Выбрать главу

После ее приезда к Дмитрию тушинцы в самом деле как будто приобрели новую столицу в Калуге для своего эфемерного царства. Поэтому недавно подумывали учредить музей в том доме, который, по преданию, служил местопребыванием Марины и ее жалкого соучастника. Но судьба этой опасной попытки вернуть себе престол в то время решалась уже под Смоленском. По дороге в Калугу «царицу» нагнал ее брат, кастелян саноцкий, привезший с собою всю ее женскую прислугу, оставленную ею в Тушине. Он, должно быть, пытался отклонить Марину от ее рокового решения. Говорят, будто в ту пору она призналась ему, что отдалась обманщику. Но увещания Станислава Мнишека не поколебали ее решимости, и, предоставив ее участи, он поспешил добраться до королевского стана, куда уже стекались все обломки этого всеобщего разгрома.

4. Покорение Московии

Весьма явное намерение тушинских москвитян сначала заключалось в том, чтобы выгадать время. Они еще колебались перешагнуть грозный порог. Выражая всяческую благодарность королю за его великодушные намерения, они заявляли, что не могут постановить решения, не посоветовавшись со всей землей. А это означало, что они выжидают новостей из Калуги. Януш Тышкевич привез им отличные вести и великолепные обещания. Но польские приверженцы короля, управляемые суровой рукой Рожинского, не сплоховали: они забрали москвитян в плен, и к концу января 1610 года весь тушинский лагерь был ополячен.

Москвитяне, со своей стороны, составили «федерацию» и, рассуждая чисто на польский лад, решили, что их маленькая кучка в достаточной степени служит представительницей всей страны. После бурных споров они решили, однако, не избирать царем самого Сигизмунда, а просить у него отпустить на царство своего сына Владислава. Становясь царем, королевич, понятно, примет православие, и его новые сторонники не сомневались нисколько в том, что из него выйдет настоящий москвитянин. По выражению летописца, заняв трон Рюрика, «он возродится к новой жизни, подобно прозревшему слепцу», и постарается выгнать из московского государства, «как лютых волков», всех иноземцев – не исключая, конечно, и поляков! – и «отправить их в их проклятую страну, к их проклятой вере».

Юный Владислав IV Ваза, сын Сигизмунда III Ваза, внука шведского короля Густава

С такими намерениями и в таком настроении в феврале явилось посольство тушинцев под Смоленск.

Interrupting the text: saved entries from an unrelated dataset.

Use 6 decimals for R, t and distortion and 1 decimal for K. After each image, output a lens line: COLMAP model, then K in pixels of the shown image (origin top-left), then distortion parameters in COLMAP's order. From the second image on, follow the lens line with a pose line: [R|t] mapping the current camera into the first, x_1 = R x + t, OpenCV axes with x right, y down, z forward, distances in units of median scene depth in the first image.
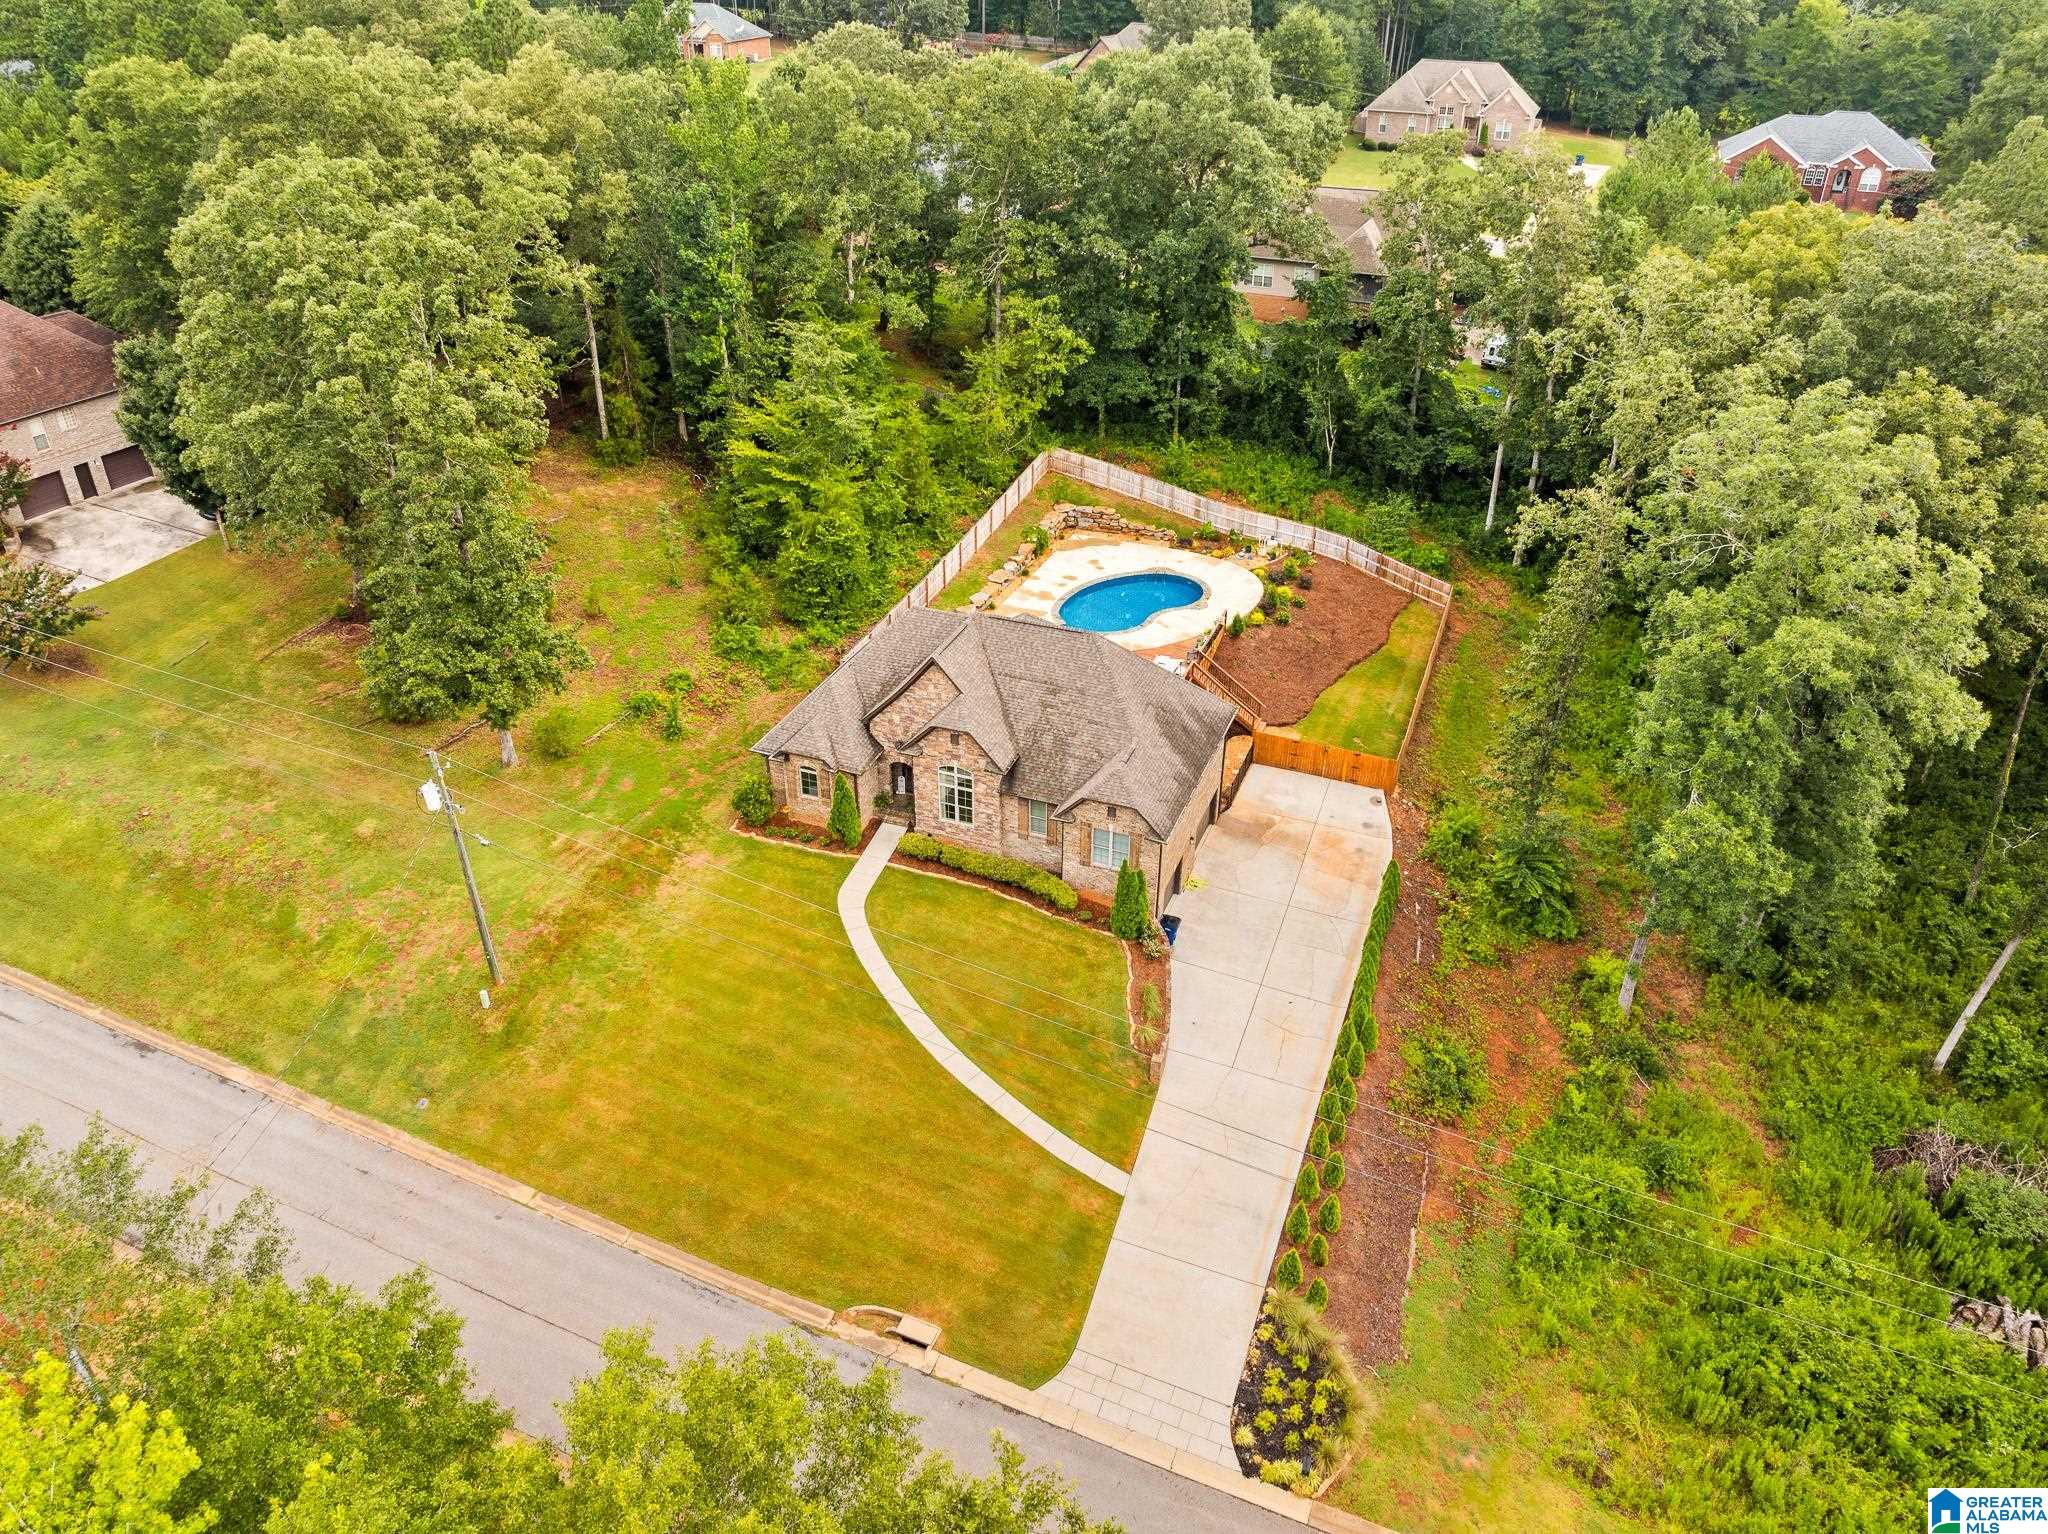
lens RADIAL K [[1445.9, 0, 1025.8], [0, 1445.9, 762.0], [0, 0, 1]] dist [-0.050182, 0.018185]
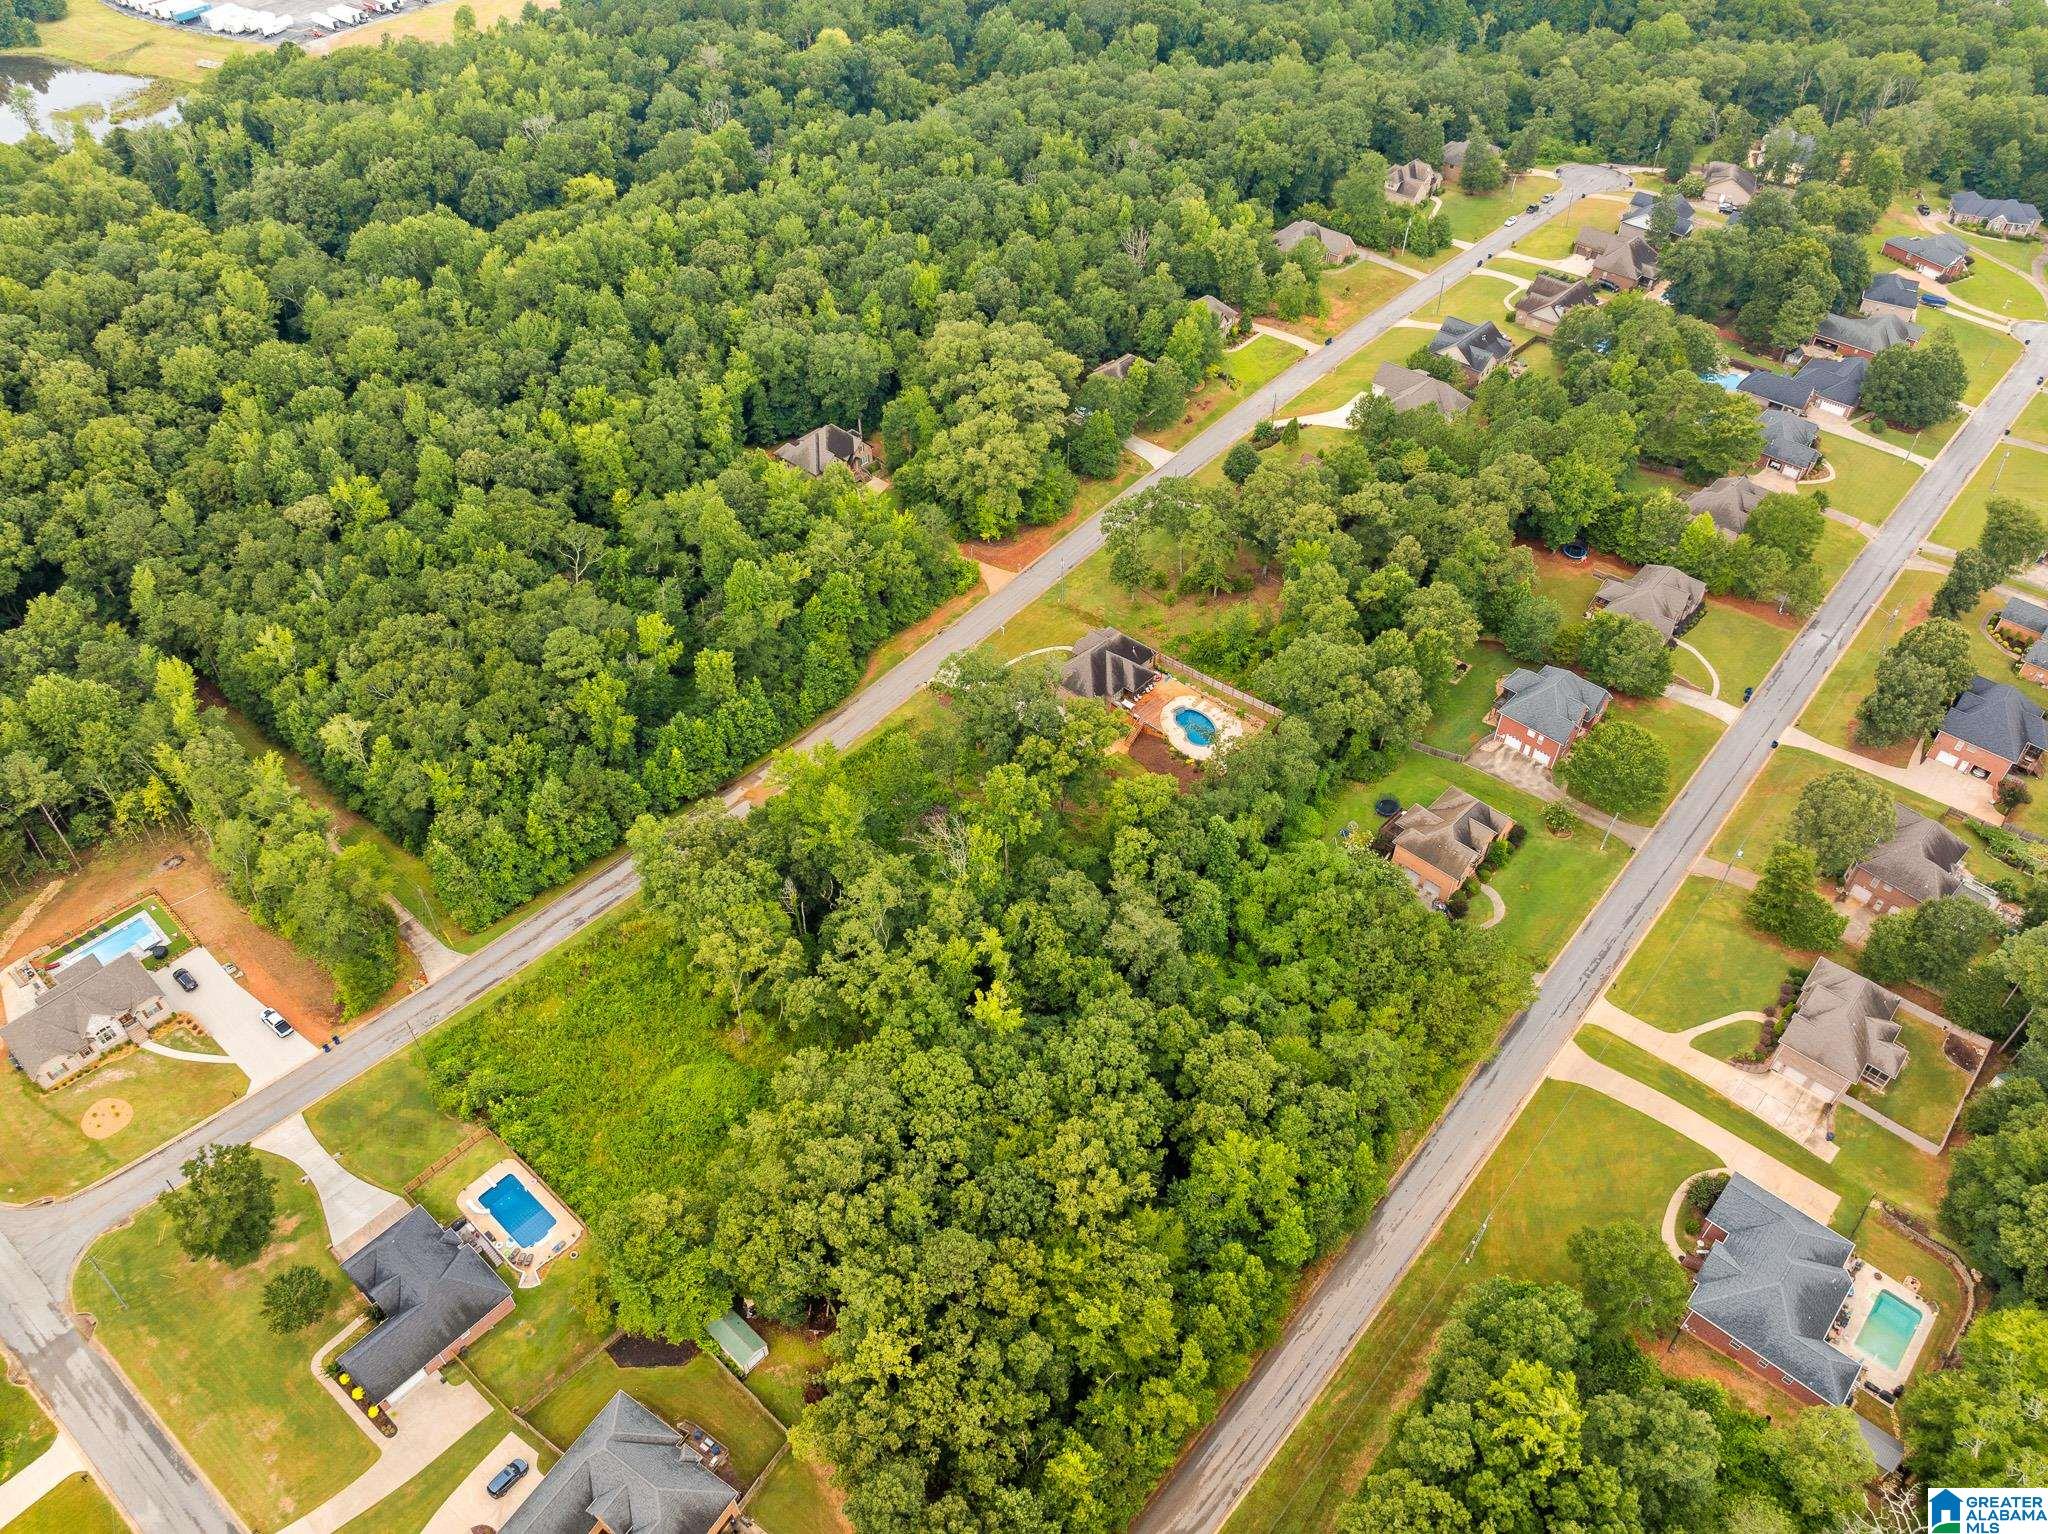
lens RADIAL K [[1445.9, 0, 1019.2], [0, 1445.9, 763.8], [0, 0, 1]] dist [-0.050182, 0.018185]
pose [[-0.349919, 0.643310, -0.680961, 2.779509], [-0.490916, 0.493180, 0.718174, -2.480398], [0.797846, 0.585598, 0.143238, 0.375691]]
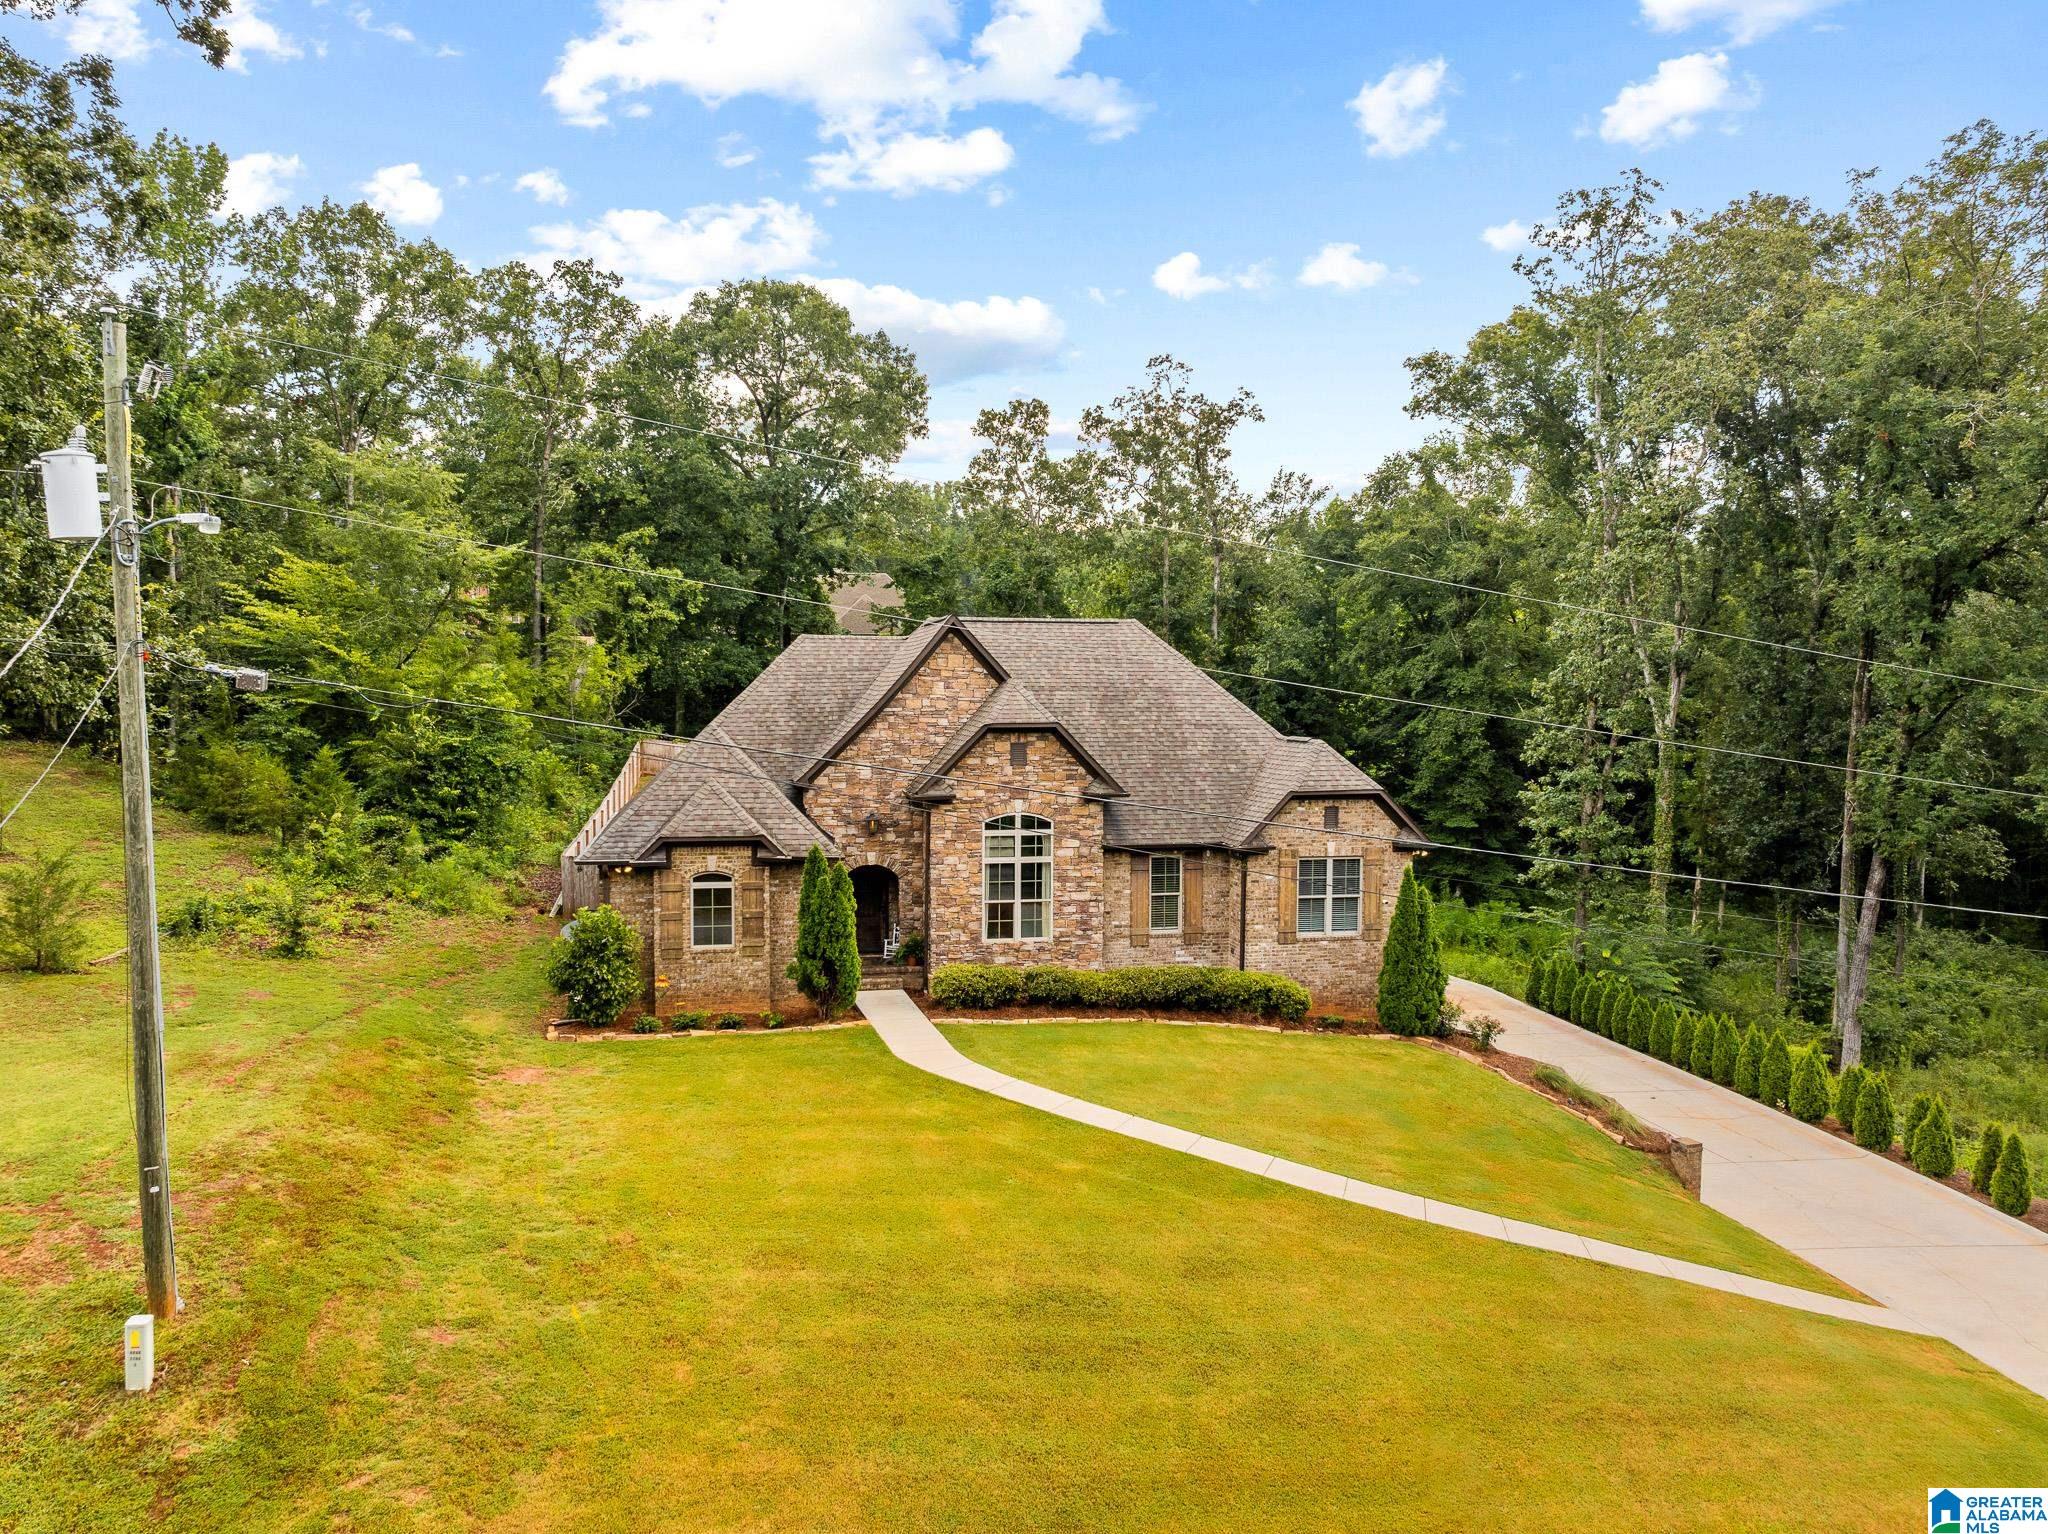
lens RADIAL K [[1445.9, 0, 1031.7], [0, 1445.9, 756.5], [0, 0, 1]] dist [-0.050182, 0.018185]
pose [[0.836715, -0.027525, 0.546947, -0.289671], [0.282910, 0.876870, -0.388665, 0.166726], [-0.468904, 0.479939, 0.741477, 0.511485]]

Князь Василий Михайлович Рубец-Масальский и бывший кожевник Федька Андронов были представителями прежнего двора и штаба самозванца. «От имени патриарха и всего духовенства, «думы», двора и всех русских людей» эти послы, самовольно присваивая язык и полномочия законных Земских Соборов, подали королю четвертого февраля проект договора, который приписывается перу Михаила Глебовича Салтыкова, бывшего воеводы в Ивангороде и новоиспеченного тушинского боярина. Содержание этого документа, к сожалению, нам известно только из королевского ответа, который, являясь как бы контрпроектом, считался обыкновенно актом взаимнообязующего и окончательного договора.

Впрочем, так как на основании этого королевского ответа состоялось окончательное соглашение, разногласия его с подлинником самого проекта тушинцев не имеют большой важности. Напротив того, очень трудно по ответу короля установить с уверенностью исходное разногласие между московскими предложениями и королевским решением. Возможны лишь кое-какие догадки, вытекающие из самого изложения дела и подтвержденные различными свидетельствами. Выставленное в заголовке сохранение православия и старого порядка в государстве на основе тесного союза между обеими странами, при полной автономии каждой из них, в общем, составляет суть проекта договора. Все польские летописцы, однако, с презрением отмечают безучастное отношение московских уполномоченных ко всем остальным вопросам при таком решении задачи. Главное внимание тушинских конфедератов сосредоточено было на вопросах, касающихся религии, потому что, в их глазах, они нераздельно связаны с сохранением народного достояния. Вопросам исключительно политическим они придавали второстепенное значение.